Collected data
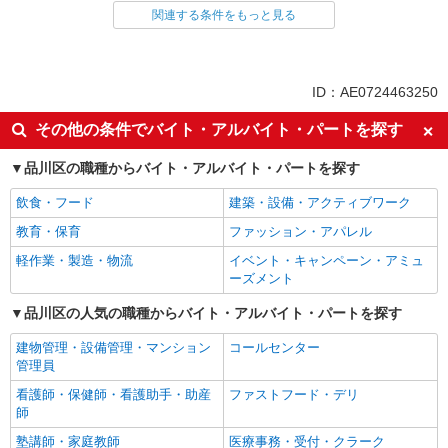
関連する条件をもっと見る
同じ雇用形態から荏原中延駅の求人を探す
アルバイト
パート
派遣社員
紹介予定派遣
ID：AE0724463250
同じ特徴から荏原中延駅の求人を探す
その他の条件でバイト・アルバイト・パートを探す
入社日応相談
履歴書不要
品川区の職種からバイト・アルバイト・パートを探す
Web面接OK
職場見学OKまたは説明会あり
飲食・フード
建築・設備・アクティブワーク
未経験歓迎
経験者・有資格者歓迎
教育・保育
ファッション・アパレル
新卒・第二新卒歓迎
女性活躍中
軽作業・製造・物流
イベント・キャンペーン・アミュ
主婦・主夫歓迎
フリーター歓迎
ーズメント
学歴不問
ブランクOK
品川区の人気の職種からバイト・アルバイト・パートを探す
ミドル（40代～）活躍中
エルダー（50代～）活躍中
建物管理・設備管理・マンション
コールセンター
シニア（60代～）活躍中
昇給あり
管理員
週払い
週2～3日勤務OK
看護師・保健師・看護助手・助産
ファストフード・デリ
10時～勤務OK
16時前退社OK
師
時間や曜日が選べる・シフト自由
深夜
塾講師・家庭教師
医療事務・受付・クラーク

» What to do
Write out every line of the entries that holds the word "パートを探す".

» Exercise answer
その他の条件でバイト・アルバイト・パートを探す
品川区の職種からバイト・アルバイト・パートを探す
品川区の人気の職種からバイト・アルバイト・パートを探す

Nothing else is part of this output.